▶ _WORK TASK_: Filter the entries, keeping every line with the string "ottoman".

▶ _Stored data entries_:

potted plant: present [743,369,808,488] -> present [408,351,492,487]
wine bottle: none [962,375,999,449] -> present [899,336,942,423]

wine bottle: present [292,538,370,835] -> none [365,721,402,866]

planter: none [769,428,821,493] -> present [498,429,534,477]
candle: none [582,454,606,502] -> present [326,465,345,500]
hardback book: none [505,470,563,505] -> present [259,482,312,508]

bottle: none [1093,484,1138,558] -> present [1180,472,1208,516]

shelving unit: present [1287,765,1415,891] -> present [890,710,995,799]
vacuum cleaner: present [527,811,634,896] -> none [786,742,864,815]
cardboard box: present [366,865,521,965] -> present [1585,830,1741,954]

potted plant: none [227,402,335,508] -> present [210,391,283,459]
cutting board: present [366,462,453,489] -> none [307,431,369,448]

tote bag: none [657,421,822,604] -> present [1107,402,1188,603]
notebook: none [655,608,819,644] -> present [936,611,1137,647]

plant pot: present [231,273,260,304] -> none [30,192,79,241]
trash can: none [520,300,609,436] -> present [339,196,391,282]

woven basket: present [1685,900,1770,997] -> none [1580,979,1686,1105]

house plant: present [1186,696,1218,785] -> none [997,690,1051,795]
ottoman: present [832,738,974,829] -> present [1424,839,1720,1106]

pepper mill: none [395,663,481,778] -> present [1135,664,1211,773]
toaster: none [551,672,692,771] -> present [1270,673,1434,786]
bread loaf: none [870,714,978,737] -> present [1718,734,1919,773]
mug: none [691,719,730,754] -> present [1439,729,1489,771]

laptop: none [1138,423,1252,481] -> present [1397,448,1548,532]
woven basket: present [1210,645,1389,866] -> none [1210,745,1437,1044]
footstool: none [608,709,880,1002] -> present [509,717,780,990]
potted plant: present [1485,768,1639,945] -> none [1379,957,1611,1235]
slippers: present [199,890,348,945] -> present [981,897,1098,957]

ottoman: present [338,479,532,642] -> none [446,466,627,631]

▶ _WRITTEN RESPONSE_:
ottoman: present [832,738,974,829] -> present [1424,839,1720,1106]
ottoman: present [338,479,532,642] -> none [446,466,627,631]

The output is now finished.